Bush et al's machinations have done irreperable damage to the reputation of the USA with its allies and have provided fuel for decades of jihad-building hatred by our enemies -- and by people who didn't used to be our enemies.

Meanwhile, to enable the above, Bush's little gremlins have infiltrated the entire federal bureaucracy poisoning it with incompetence, cronyism and ill will. And his big gremlins have been working on trying to repeal the Bill of Rights and to nullify the Geneva Conventions!

Third, it is the duty of Congress to act as a brake on executive misconduct and, so far, it has done fuck-all (as the British would say). It doesn't matter what the political fallout of impeachment, Bush et al are guilty of high crimes and need to be called to account.

Bad for the Country

The second argument - is that our democracy will come tumbling down if we have an impeachment. (Funny how this argument didn't seem to bother the Republican partisans who pursued the Clinton impeachment with such a vengeance; apparently removing a president for a sexual peccadillo wouldn't ruin the country, but removing him for attempting to undermine the Constitution would. Hm, funny logic that).

I happen to think that our Constitution, our nation, and our people can tolerate action needed to bring crooks to account for their misdeeds. That's why our system includes the impeachment mechanism; it's not there as a pretty embellishment never to be used.

An impeachment in the USA is much rarer than a vote of no confidence in a parliamentary country and is therefore perhaps more frightening to us as Americans, but not, I submit, as frightening as allowing the thugs who run the Bush junta to consolidate their insidious power to such an extent that the USA may soon begin to resemble 1980s Argentina.

Friday, April 13, 2007

Surge too late?

Predictable I suppose that an "analysis" would appear this AM with the title "Did Iraq 'surge' come too late?". As seems typical of the media attitude toward the Iraq war, there is a fixation with tactics at the expense of the big picture. Which is --

Our government used a bunch of lies, half-truths, and nationalist hysteria over 9/11 to cook up a case for invading a sovereign country. Virtually everything that was claimed about the reasons for going to war, the ease with which the war would be run, and the benefits both to America and to Iraq were wrong. We were not welcomed with open arms by anyone except looters. We did not march through the country with no opposition. We did not have enough troops to subdue the population. We did not find weapons of mass destruction.

- _WORK ITEM 1_:
Update the listing, starting with its first line and going on through the line with "[문제 링크](https://boj.kr/26567)", so that "Greedy Scheduler" becomes "Greedy Dispatcher" and nothing else changes. Leave the pictures out.
The political commentary and the listing after it have no connection to each other.

- _DATA TO USE_:
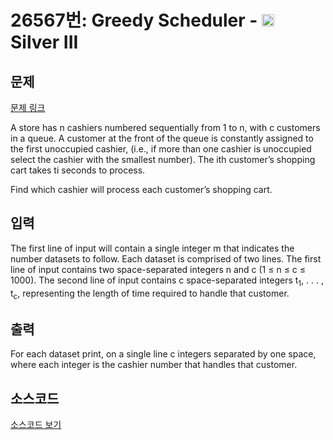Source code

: # 26567번: Greedy Scheduler - <img src="https://static.solved.ac/tier_small/8.svg" style="height:20px" /> Silver III

<!-- performance -->

<!-- 문제 제출 후 깃허브에 푸시를 했을 때 제출한 코드의 성능이 입력될 공간입니다.-->

<!-- end -->

## 문제

[문제 링크](https://boj.kr/26567)


<p>A store has n cashiers numbered sequentially from 1 to n, with c customers in a queue. A customer at the front of the queue is constantly assigned to the first unoccupied cashier, (i.e., if more than one cashier is unoccupied select the cashier with the smallest number). The ith customer’s shopping cart takes ti seconds to process.</p>

<p>Find which cashier will process each customer’s shopping cart.</p>



## 입력


<p>The first line of input will contain a single integer m that indicates the number datasets to follow. Each dataset is comprised of two lines. The first line of input contains two space-separated integers n and c (1 ≤ n ≤ c ≤ 1000). The second line of input contains c space-separated integers t<sub>1</sub>, . . . , t<sub>c</sub>, representing the length of time required to handle that customer.</p>



## 출력


<p>For each dataset print, on a single line c integers separated by one space, where each integer is the cashier number that handles that customer.</p>



## 소스코드

[소스코드 보기](Greedy%20Scheduler.cpp)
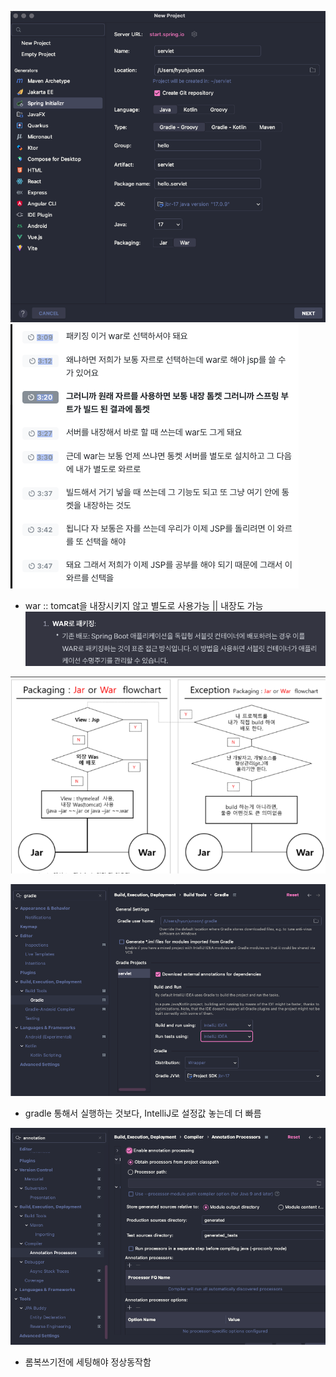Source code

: ![img.png](img.png)
![img_1.png](img_1.png)

- war :: tomcat을 내장시키지 않고 별도로 사용가능 || 내장도 가능
![img_2.png](img_2.png)

![img_3.png](img_3.png)

![img_4.png](img_4.png)
- gradle 통해서 실행하는 것보다, IntelliJ로 설정값 놓는데 더 빠름

![img_5.png](img_5.png)
- 롬복쓰기전에 세팅해야 정상동작함
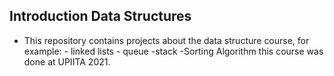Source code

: ## Introduction Data Structures 
- This repository contains projects about the data structure course, for example: 
		- linked lists
		- queue
		-stack 
		-Sorting Algorithm
this course was done at UPIITA 2021.
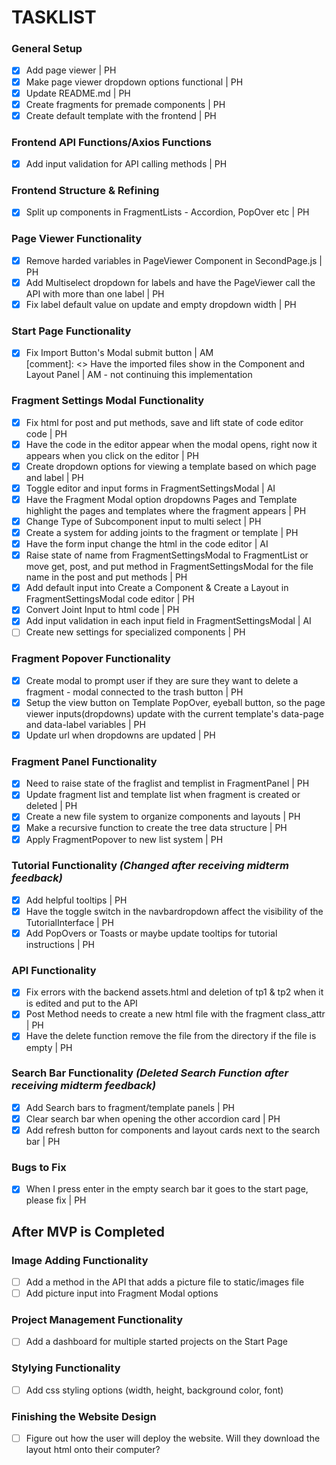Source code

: # TASKLIST  
[//]: <> (Please add two spaces after the task bullet to make a new line. This will stop the code from being one big awkward sentence.)
### General Setup
- [x] Add page viewer | PH  
- [x] Make page viewer dropdown options functional | PH  
- [x] Update README.md | PH  
- [x] Create fragments for premade components | PH  
- [x] Create default template with the frontend | PH  
### Frontend API Functions/Axios Functions
- [x] Add input validation for API calling methods | PH  
### Frontend Structure & Refining
- [x] Split up components in FragmentLists - Accordion, PopOver etc | PH  
### Page Viewer Functionality
- [x] Remove harded variables in PageViewer Component in SecondPage.js | PH  
- [x] Add Multiselect dropdown for labels and have the PageViewer call the API with more than one label | PH  
- [x] Fix label default value on update and empty dropdown width | PH  
### Start Page Functionality
- [x] Fix Import Button's Modal submit button | AM  
[comment]: <> Have the imported files show in the Component and Layout Panel | AM - not continuing this implementation   
### Fragment Settings Modal Functionality
- [x] Fix html for post and put methods, save and lift state of code editor code | PH  
- [x] Have the code in the editor appear when the modal opens, right now it appears when you click on the editor | PH  
- [x] Create dropdown options for viewing a template based on which page and label | PH  
- [x] Toggle editor and input forms in FragmentSettingsModal | AI  
- [x] Have the Fragment Modal option dropdowns Pages and Template highlight the pages and templates where the fragment appears | PH  
- [x] Change Type of Subcomponent input to multi select | PH  
- [x] Create a system for adding joints to the fragment or template | PH   
- [x] Have the form input change the html in the code editor | AI  
- [x] Raise state of name from FragmentSettingsModal to FragmentList or move get, post, and put method in FragmentSettingsModal for the file name in the post and put methods | PH  
- [x] Add default input into Create a Component & Create a Layout in FragmentSettingsModal code editor | PH  
- [x] Convert Joint Input to html code | PH  
- [x] Add input validation in each input field in FragmentSettingsModal | AI  
- [ ] Create new settings for specialized components | PH  
### Fragment Popover Functionality
- [x] Create modal to prompt user if they are sure they want to delete a fragment - modal connected to the trash button | PH  
- [x] Setup the view button on Template PopOver, eyeball button, so the page viewer inputs(dropdowns) update with the current template's data-page and data-label variables | PH
- [x] Update url when dropdowns are updated | PH  
### Fragment Panel Functionality
- [x] Need to raise state of the fraglist and templist in FragmentPanel | PH  
- [x] Update fragment list and template list when fragment is created or deleted | PH  
- [x] Create a new file system to organize components and layouts | PH  
- [x] Make a recursive function to create the tree data structure | PH  
- [x] Apply FragmentPopover to new list system | PH  
### Tutorial Functionality *(Changed after receiving midterm feedback)*
- [x] Add helpful tooltips | PH  
- [x] Have the toggle switch in the navbardropdown affect the visibility of the TutorialInterface | PH  
- [x] Add PopOvers or Toasts or maybe update tooltips for tutorial instructions | PH  
### API Functionality
- [x] Fix errors with the backend assets.html and deletion of tp1 & tp2 when it is edited and put to the API  
- [x] Post Method needs to create a new html file with the fragment class_attr | PH  
- [x] Have the delete function remove the file from the directory if the file is empty | PH  
### Search Bar Functionality *(Deleted Search Function after receiving midterm feedback)*
- [x] Add Search bars to fragment/template panels | PH  
- [x] Clear search bar when opening the other accordion card | PH  
- [x] Add refresh button for components and layout cards next to the search bar | PH  
### Bugs to Fix
- [x] When I press enter in the empty search bar it goes to the start page, please fix | PH  
## After MVP is Completed
### Image Adding Functionality
- [ ] Add a method in the API that adds a picture file to static/images file  
- [ ] Add picture input into Fragment Modal options  
### Project Management Functionality
- [ ] Add a dashboard for multiple started projects on the Start Page  
### Stylying Functionality
- [ ] Add css styling options (width, height, background color, font)  
### Finishing the Website Design
- [ ] Figure out how the user will deploy the website. Will they download the layout html onto their computer?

- _WORK ITEM 2_:
Echo the political commentary word for word, starting with "The second argument" and going on through "funny logic that).".

- _YOUR SOLUTION 1_:
Source code

: # 26567번: Greedy Dispatcher - <img src="https://static.solved.ac/tier_small/8.svg" style="height:20px" /> Silver III

<!-- performance -->

<!-- 문제 제출 후 깃허브에 푸시를 했을 때 제출한 코드의 성능이 입력될 공간입니다.-->

<!-- end -->

## 문제

[문제 링크](https://boj.kr/26567)

- _YOUR SOLUTION 2_:
The second argument - is that our democracy will come tumbling down if we have an impeachment. (Funny how this argument didn't seem to bother the Republican partisans who pursued the Clinton impeachment with such a vengeance; apparently removing a president for a sexual peccadillo wouldn't ruin the country, but removing him for attempting to undermine the Constitution would. Hm, funny logic that).